Exercise requirements:
Scan the entries for lines with the word "mirror", then copy those lines.

The data:
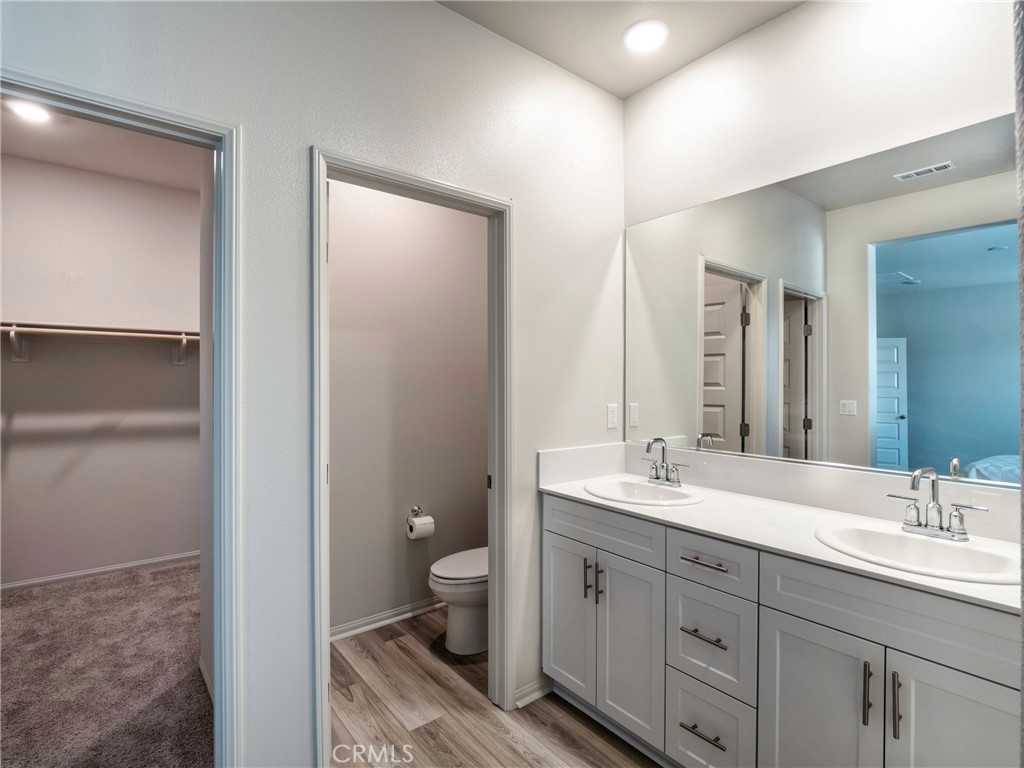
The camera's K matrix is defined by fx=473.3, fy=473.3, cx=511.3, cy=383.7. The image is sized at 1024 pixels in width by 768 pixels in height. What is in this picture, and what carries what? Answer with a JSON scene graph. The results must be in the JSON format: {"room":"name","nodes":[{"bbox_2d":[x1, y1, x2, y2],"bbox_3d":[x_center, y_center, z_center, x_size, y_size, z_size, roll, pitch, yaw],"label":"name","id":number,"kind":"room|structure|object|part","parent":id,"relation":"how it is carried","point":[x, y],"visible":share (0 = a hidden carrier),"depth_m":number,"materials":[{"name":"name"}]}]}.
{"room":"bathroom","nodes":[
{"label":"bathroom","id":0,"kind":"room"},
{"bbox_2d":[0,150,204,589],"bbox_3d":[-2.952,-0.057,3.336,2.087,2.823,0.122,0,0,-39],"label":"closet wall","id":1,"kind":"structure","parent":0,"point":[34,164],"depth_m":3.30,"materials":[{"name":"white paint"}]},
{"bbox_2d":[0,321,198,364],"bbox_3d":[-2.721,-0.258,3.182,1.784,0.248,0.310,0,0,-39],"label":"closet shelf","id":2,"kind":"object","parent":1,"relation":"attached to","point":[13,328],"visible":0.82,"depth_m":3.13,"materials":[{"name":"white wood"}]},
{"bbox_2d":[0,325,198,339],"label":"closet rod","id":3,"kind":"object","parent":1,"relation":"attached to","point":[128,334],"visible":0.76,"depth_m":3.04,"materials":[{"name":"white"}]},
{"bbox_2d":[1,550,201,592],"bbox_3d":[-2.897,1.312,3.287,1.829,0.067,0.014,0,0,-39],"label":"closet baseboard","id":4,"kind":"structure","parent":1,"relation":"attached to","point":[22,584],"depth_m":3.29,"materials":[{"name":"white paint"}]},
{"bbox_2d":[0,101,205,190],"bbox_3d":[-2.128,-1.471,2.293,1.787,0.105,2.726,0,0,-39],"label":"closet ceiling","id":5,"kind":"structure","parent":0,"point":[87,166],"depth_m":2.91,"materials":[{"name":"white paint"}]},
{"bbox_2d":[8,99,51,123],"bbox_3d":[-2.510,-1.427,2.466,0.184,0.016,0.187,0,0,-39],"label":"closet light","id":6,"kind":"object","parent":5,"relation":"attached to","point":[32,112],"visible":0.82,"depth_m":2.46,"materials":[{"name":"white"}]},
{"bbox_2d":[0,557,210,767],"bbox_3d":[-2.196,1.370,2.278,2.169,0.091,3.019,0,0,-39],"label":"carpet floor","id":7,"kind":"structure","parent":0,"point":[170,571],"depth_m":2.16,"materials":[{"name":"carpet"}]},
{"bbox_2d":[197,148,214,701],"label":"closet side wall","id":8,"kind":"structure","parent":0,"point":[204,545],"depth_m":2.11,"materials":[{"name":"paint"}]},
{"bbox_2d":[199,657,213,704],"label":"closet baseboard","id":9,"kind":"structure","parent":8,"relation":"attached to","point":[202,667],"depth_m":2.08,"materials":[{"name":"white paint"}]},
{"bbox_2d":[0,0,622,767],"bbox_3d":[-0.566,-0.051,1.602,2.906,2.806,0.125,0,0,-39],"label":"left wall","id":10,"kind":"structure","parent":0,"point":[297,143],"depth_m":1.55,"materials":[{"name":"white paint"}]},
{"bbox_2d":[0,69,242,763],"bbox_3d":[-1.162,0.334,1.205,0.825,2.087,0.151,0,0,-39],"label":"closet door frame","id":11,"kind":"structure","parent":10,"relation":"attached to","point":[219,218],"depth_m":1.39,"materials":[{"name":"white paint"}]},
{"bbox_2d":[311,149,512,767],"bbox_3d":[-0.343,0.308,1.791,0.819,2.094,0.160,0,0,-39],"label":"door frame","id":12,"kind":"structure","parent":10,"relation":"attached to","point":[327,640],"depth_m":1.86,"materials":[{"name":"white paint"}]},
{"bbox_2d":[514,676,552,708],"bbox_3d":[0.098,1.320,2.042,0.231,0.073,0.016,0,0,-39],"label":"baseboard","id":13,"kind":"structure","parent":10,"relation":"attached to","point":[533,687],"depth_m":2.03,"materials":[{"name":"white paint"}]},
{"bbox_2d":[606,403,618,429],"bbox_3d":[0.499,0.158,2.340,0.072,0.117,0.009,0,0,-39],"label":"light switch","id":14,"kind":"object","parent":10,"relation":"attached to","point":[611,418],"visible":0.98,"depth_m":2.33,"materials":[{"name":"white plastic"}]},
{"bbox_2d":[327,181,487,639],"bbox_3d":[-0.668,-0.058,2.749,1.692,2.831,0.117,0,0,-39],"label":"toilet room wall","id":15,"kind":"structure","parent":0,"point":[331,293],"depth_m":2.71,"materials":[{"name":"paint"}]},
{"bbox_2d":[330,596,443,641],"bbox_3d":[-0.659,1.319,2.700,1.393,0.071,0.018,0,0,-39],"label":"baseboard","id":16,"kind":"structure","parent":15,"relation":"attached to","point":[350,633],"depth_m":2.66,"materials":[{"name":"white paint"}]},
{"bbox_2d":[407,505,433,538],"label":"toilet paper holder","id":17,"kind":"object","parent":15,"relation":"attached to","point":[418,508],"visible":0.78,"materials":[{"name":"silver metal"}]},
{"bbox_2d":[406,513,434,539],"bbox_3d":[-0.530,0.819,2.721,0.124,0.120,0.115,0,0,-39],"label":"toilet paper roll","id":18,"kind":"object","parent":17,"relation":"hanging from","point":[420,530],"visible":0.97,"depth_m":2.68,"materials":[{"name":"white paper"}]},
{"bbox_2d":[330,606,658,767],"bbox_3d":[0.153,1.380,1.095,3.018,0.061,3.736,0,0,-39],"label":"wood floor","id":19,"kind":"structure","parent":0,"point":[342,700],"depth_m":1.91,"materials":[{"name":"brown wood"}]},
{"bbox_2d":[428,547,488,656],"bbox_3d":[-0.108,0.973,2.561,0.736,0.767,0.442,0,0,-39],"label":"toilet","id":20,"kind":"object","parent":19,"relation":"on","point":[439,588],"visible":0.38,"depth_m":2.37,"materials":[{"name":"white ceramic"}]},
{"bbox_2d":[541,492,1020,767],"bbox_3d":[0.813,0.916,1.633,0.569,0.895,1.632,0,0,-39],"label":"vanity cabinet","id":21,"kind":"object","parent":19,"relation":"on","point":[787,614],"visible":0.85,"depth_m":1.37,"materials":[{"name":"paint"}]},
{"bbox_3d":[0.234,0.993,2.019,0.044,0.638,0.316,0,0,-39],"label":"cabinet door","id":22,"kind":"part","parent":21,"relation":"part of","materials":[{"name":"grey"}]},
{"bbox_3d":[0.303,0.791,1.926,0.029,0.151,0.016,0,0,-39],"label":"door pull","id":23,"kind":"part","parent":21,"relation":"part of","materials":[{"name":"metal"}]},
{"bbox_3d":[0.346,0.790,1.872,0.026,0.156,0.018,0,0,-39],"label":"door pull","id":24,"kind":"part","parent":21,"relation":"part of","materials":[{"name":"metal"}]},
{"bbox_3d":[0.338,0.579,1.892,0.041,0.163,0.557,0,0,-39],"label":"false drawer","id":25,"kind":"part","parent":21,"relation":"part of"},
{"bbox_3d":[0.440,1.006,1.796,0.066,0.641,0.284,0,0,-39],"label":"cabinet door","id":26,"kind":"part","parent":21,"relation":"part of","materials":[{"name":"grey"}]},
{"bbox_3d":[0.628,1.144,1.563,0.060,0.014,0.149,0,0,-39],"label":"drawer pull","id":27,"kind":"part","parent":21,"relation":"part of","materials":[{"name":"metal"}]},
{"bbox_3d":[0.635,0.825,1.565,0.057,0.014,0.152,0,0,-39],"label":"drawer pull","id":28,"kind":"part","parent":21,"relation":"part of","materials":[{"name":"metal"}]},
{"bbox_3d":[0.636,0.586,1.564,0.051,0.013,0.168,0,0,-39],"label":"drawer pull","id":29,"kind":"part","parent":21,"relation":"part of","materials":[{"name":"silver metal"}]},
{"bbox_3d":[0.638,1.184,1.583,0.045,0.311,0.275,0,0,-39],"label":"drawer","id":30,"kind":"part","parent":21,"relation":"part of","materials":[{"name":"grey"}]},
{"bbox_3d":[0.633,0.578,1.553,0.042,0.154,0.298,0,0,-39],"label":"drawer","id":31,"kind":"part","parent":21,"relation":"part of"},
{"bbox_3d":[0.644,0.852,1.566,0.046,0.301,0.275,0,0,-39],"label":"drawer","id":32,"kind":"part","parent":21,"relation":"part of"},
{"bbox_2d":[540,448,1023,617],"bbox_3d":[0.848,0.402,1.665,0.577,0.134,1.715,0,0,-39],"label":"countertop","id":33,"kind":"structure","parent":21,"relation":"on","point":[609,504],"depth_m":1.59,"materials":[{"name":"white stone"}]},
{"bbox_2d":[584,477,705,506],"bbox_3d":[0.538,0.518,1.959,0.430,0.154,0.488,0,0,-39],"label":"sink","id":34,"kind":"object","parent":33,"relation":"in","point":[641,487],"visible":0.77,"depth_m":2.06,"materials":[{"name":"white ceramic"}]},
{"bbox_2d":[641,436,689,486],"bbox_3d":[0.635,0.329,2.042,0.145,0.204,0.244,0,0,-39],"label":"faucet","id":35,"kind":"object","parent":33,"relation":"on","point":[666,478],"visible":0.99,"depth_m":2.05,"materials":[{"name":"silver metal"}]},
{"bbox_2d":[814,523,1019,584],"bbox_3d":[1.097,0.523,1.275,0.411,0.154,0.482,0,0,-39],"label":"sink","id":36,"kind":"object","parent":33,"relation":"in","point":[940,547],"visible":0.7,"depth_m":1.34,"materials":[{"name":"white ceramic"}]},
{"bbox_2d":[886,466,986,542],"bbox_3d":[1.180,0.332,1.338,0.154,0.197,0.235,0,0,-39],"label":"faucet","id":37,"kind":"object","parent":33,"relation":"on","point":[961,532],"visible":1,"depth_m":1.35,"materials":[{"name":"silver metal"}]},
{"bbox_3d":[0.836,1.036,1.349,0.047,0.679,0.299,0,0,-39],"label":"cabinet door","id":38,"kind":"part","parent":21,"relation":"part of","materials":[{"name":"grey"}]},
{"bbox_3d":[0.926,0.805,1.242,0.027,0.155,0.017,0,0,-39],"label":"door pull","id":39,"kind":"part","parent":21,"relation":"part of","materials":[{"name":"metal"}]},
{"bbox_3d":[1.006,0.590,1.230,0.042,0.168,0.616,0,0,-39],"label":"false drawer panel","id":40,"kind":"part","parent":21,"relation":"part of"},
{"bbox_3d":[0.958,0.801,1.187,0.027,0.156,0.017,0,0,-39],"label":"bar pull","id":41,"kind":"part","parent":21,"relation":"part of","materials":[{"name":"metal"}]},
{"bbox_3d":[1.073,1.008,1.120,0.052,0.685,0.295,0,0,-39],"label":"cabinet door","id":42,"kind":"part","parent":21,"relation":"part of","materials":[{"name":"grey"}]},
{"bbox_2d":[436,0,804,98],"bbox_3d":[0.402,-1.485,0.646,2.876,0.103,2.797,0,0,-39],"label":"ceiling","id":43,"kind":"structure","parent":0,"point":[613,91],"depth_m":1.93,"materials":[{"name":"white paint"}]},
{"bbox_2d":[623,18,668,52],"bbox_3d":[0.554,-1.437,1.961,0.187,0.014,0.189,0,0,-39],"label":"ceiling light","id":44,"kind":"object","parent":43,"relation":"attached to","point":[637,29],"visible":0.99,"depth_m":1.94,"materials":[{"name":"white"}]},
{"bbox_2d":[624,0,1018,521],"bbox_3d":[1.304,-0.060,1.606,0.122,2.826,2.380,0,0,-39],"label":"mirror wall","id":45,"kind":"structure","parent":0,"point":[798,13],"depth_m":1.77,"materials":[{"name":"white paint"}]},
{"bbox_2d":[624,110,1021,486],"bbox_3d":[1.059,-0.237,1.823,0.008,1.049,1.615,0,0,-39],"label":"mirror","id":46,"kind":"object","parent":45,"relation":"attached to","point":[991,439],"visible":0.99,"depth_m":1.66,"materials":[{"name":"mirror"}]},
{"bbox_2d":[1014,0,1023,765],"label":"wall","id":47,"kind":"structure","parent":0,"point":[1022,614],"depth_m":0.63,"materials":[{"name":"grey"}]}
]}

Answer section:
{"bbox_2d":[624,0,1018,521],"bbox_3d":[1.304,-0.060,1.606,0.122,2.826,2.380,0,0,-39],"label":"mirror wall","id":45,"kind":"structure","parent":0,"point":[798,13],"depth_m":1.77,"materials":[{"name":"white paint"}]},
{"bbox_2d":[624,110,1021,486],"bbox_3d":[1.059,-0.237,1.823,0.008,1.049,1.615,0,0,-39],"label":"mirror","id":46,"kind":"object","parent":45,"relation":"attached to","point":[991,439],"visible":0.99,"depth_m":1.66,"materials":[{"name":"mirror"}]},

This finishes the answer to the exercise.